● **Assignment**
The response must consist of the records below, copied exactly.

──────── Material for the task

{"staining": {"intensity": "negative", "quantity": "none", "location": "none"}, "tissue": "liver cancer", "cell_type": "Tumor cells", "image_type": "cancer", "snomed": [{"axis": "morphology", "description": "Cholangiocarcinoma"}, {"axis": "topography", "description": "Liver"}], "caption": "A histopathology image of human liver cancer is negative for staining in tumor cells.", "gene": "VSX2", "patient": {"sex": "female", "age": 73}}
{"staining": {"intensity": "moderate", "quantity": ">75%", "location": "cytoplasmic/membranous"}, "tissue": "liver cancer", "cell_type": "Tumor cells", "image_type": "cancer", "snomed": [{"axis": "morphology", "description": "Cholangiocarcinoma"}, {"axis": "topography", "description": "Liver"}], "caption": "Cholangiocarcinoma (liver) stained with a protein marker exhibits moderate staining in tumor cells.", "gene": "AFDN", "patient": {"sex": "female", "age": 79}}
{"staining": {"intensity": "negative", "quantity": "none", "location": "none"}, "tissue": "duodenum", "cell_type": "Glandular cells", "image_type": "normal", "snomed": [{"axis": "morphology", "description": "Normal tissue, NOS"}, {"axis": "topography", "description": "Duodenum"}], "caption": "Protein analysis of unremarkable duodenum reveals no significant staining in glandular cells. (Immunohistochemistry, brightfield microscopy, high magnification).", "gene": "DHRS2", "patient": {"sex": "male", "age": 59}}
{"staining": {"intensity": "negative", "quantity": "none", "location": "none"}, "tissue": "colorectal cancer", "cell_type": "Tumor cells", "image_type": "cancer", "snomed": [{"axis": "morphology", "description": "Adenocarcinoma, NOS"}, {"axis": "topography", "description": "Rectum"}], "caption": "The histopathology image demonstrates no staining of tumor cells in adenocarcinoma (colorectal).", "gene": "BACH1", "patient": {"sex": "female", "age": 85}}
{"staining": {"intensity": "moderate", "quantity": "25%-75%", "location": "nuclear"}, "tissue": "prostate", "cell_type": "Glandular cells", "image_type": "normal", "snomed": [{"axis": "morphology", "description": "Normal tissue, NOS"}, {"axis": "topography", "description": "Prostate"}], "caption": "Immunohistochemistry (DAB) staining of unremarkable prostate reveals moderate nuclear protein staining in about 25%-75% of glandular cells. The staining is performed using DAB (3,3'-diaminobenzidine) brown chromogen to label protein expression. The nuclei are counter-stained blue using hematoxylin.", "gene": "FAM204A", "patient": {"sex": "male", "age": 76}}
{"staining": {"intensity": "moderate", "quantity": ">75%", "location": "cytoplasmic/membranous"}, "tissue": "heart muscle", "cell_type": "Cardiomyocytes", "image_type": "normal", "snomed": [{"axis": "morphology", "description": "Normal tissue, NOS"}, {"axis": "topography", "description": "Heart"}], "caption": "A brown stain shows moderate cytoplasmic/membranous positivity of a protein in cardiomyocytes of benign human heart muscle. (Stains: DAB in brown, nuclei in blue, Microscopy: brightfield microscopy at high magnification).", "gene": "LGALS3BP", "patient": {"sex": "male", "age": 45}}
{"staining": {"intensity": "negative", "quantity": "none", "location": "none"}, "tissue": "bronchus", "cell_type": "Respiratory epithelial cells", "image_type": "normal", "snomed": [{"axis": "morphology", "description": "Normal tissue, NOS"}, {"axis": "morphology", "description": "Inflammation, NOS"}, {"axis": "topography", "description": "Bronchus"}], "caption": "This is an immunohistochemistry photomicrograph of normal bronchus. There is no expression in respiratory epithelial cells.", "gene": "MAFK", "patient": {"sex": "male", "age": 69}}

────────────────

● **Response area**
{"staining": {"intensity": "negative", "quantity": "none", "location": "none"}, "tissue": "liver cancer", "cell_type": "Tumor cells", "image_type": "cancer", "snomed": [{"axis": "morphology", "description": "Cholangiocarcinoma"}, {"axis": "topography", "description": "Liver"}], "caption": "A histopathology image of human liver cancer is negative for staining in tumor cells.", "gene": "VSX2", "patient": {"sex": "female", "age": 73}}
{"staining": {"intensity": "moderate", "quantity": ">75%", "location": "cytoplasmic/membranous"}, "tissue": "liver cancer", "cell_type": "Tumor cells", "image_type": "cancer", "snomed": [{"axis": "morphology", "description": "Cholangiocarcinoma"}, {"axis": "topography", "description": "Liver"}], "caption": "Cholangiocarcinoma (liver) stained with a protein marker exhibits moderate staining in tumor cells.", "gene": "AFDN", "patient": {"sex": "female", "age": 79}}
{"staining": {"intensity": "negative", "quantity": "none", "location": "none"}, "tissue": "duodenum", "cell_type": "Glandular cells", "image_type": "normal", "snomed": [{"axis": "morphology", "description": "Normal tissue, NOS"}, {"axis": "topography", "description": "Duodenum"}], "caption": "Protein analysis of unremarkable duodenum reveals no significant staining in glandular cells. (Immunohistochemistry, brightfield microscopy, high magnification).", "gene": "DHRS2", "patient": {"sex": "male", "age": 59}}
{"staining": {"intensity": "negative", "quantity": "none", "location": "none"}, "tissue": "colorectal cancer", "cell_type": "Tumor cells", "image_type": "cancer", "snomed": [{"axis": "morphology", "description": "Adenocarcinoma, NOS"}, {"axis": "topography", "description": "Rectum"}], "caption": "The histopathology image demonstrates no staining of tumor cells in adenocarcinoma (colorectal).", "gene": "BACH1", "patient": {"sex": "female", "age": 85}}
{"staining": {"intensity": "moderate", "quantity": "25%-75%", "location": "nuclear"}, "tissue": "prostate", "cell_type": "Glandular cells", "image_type": "normal", "snomed": [{"axis": "morphology", "description": "Normal tissue, NOS"}, {"axis": "topography", "description": "Prostate"}], "caption": "Immunohistochemistry (DAB) staining of unremarkable prostate reveals moderate nuclear protein staining in about 25%-75% of glandular cells. The staining is performed using DAB (3,3'-diaminobenzidine) brown chromogen to label protein expression. The nuclei are counter-stained blue using hematoxylin.", "gene": "FAM204A", "patient": {"sex": "male", "age": 76}}
{"staining": {"intensity": "moderate", "quantity": ">75%", "location": "cytoplasmic/membranous"}, "tissue": "heart muscle", "cell_type": "Cardiomyocytes", "image_type": "normal", "snomed": [{"axis": "morphology", "description": "Normal tissue, NOS"}, {"axis": "topography", "description": "Heart"}], "caption": "A brown stain shows moderate cytoplasmic/membranous positivity of a protein in cardiomyocytes of benign human heart muscle. (Stains: DAB in brown, nuclei in blue, Microscopy: brightfield microscopy at high magnification).", "gene": "LGALS3BP", "patient": {"sex": "male", "age": 45}}
{"staining": {"intensity": "negative", "quantity": "none", "location": "none"}, "tissue": "bronchus", "cell_type": "Respiratory epithelial cells", "image_type": "normal", "snomed": [{"axis": "morphology", "description": "Normal tissue, NOS"}, {"axis": "morphology", "description": "Inflammation, NOS"}, {"axis": "topography", "description": "Bronchus"}], "caption": "This is an immunohistochemistry photomicrograph of normal bronchus. There is no expression in respiratory epithelial cells.", "gene": "MAFK", "patient": {"sex": "male", "age": 69}}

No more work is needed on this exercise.